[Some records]
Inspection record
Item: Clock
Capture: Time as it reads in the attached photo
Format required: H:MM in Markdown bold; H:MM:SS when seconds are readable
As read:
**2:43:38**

• [Objective]: Format the lines of this listing as a Markdown table with the columns Row and Line, numbering each line and skipping blank lines.

• [Answer for this exercise]:
| Row | Line |
|---|---|
| 1 | Inspection record |
| 2 | Item: Clock |
| 3 | Capture: Time as it reads in the attached photo |
| 4 | Format required: H:MM in Markdown bold; H:MM:SS when seconds are readable |
| 5 | As read: |
| 6 | **2:43:38** |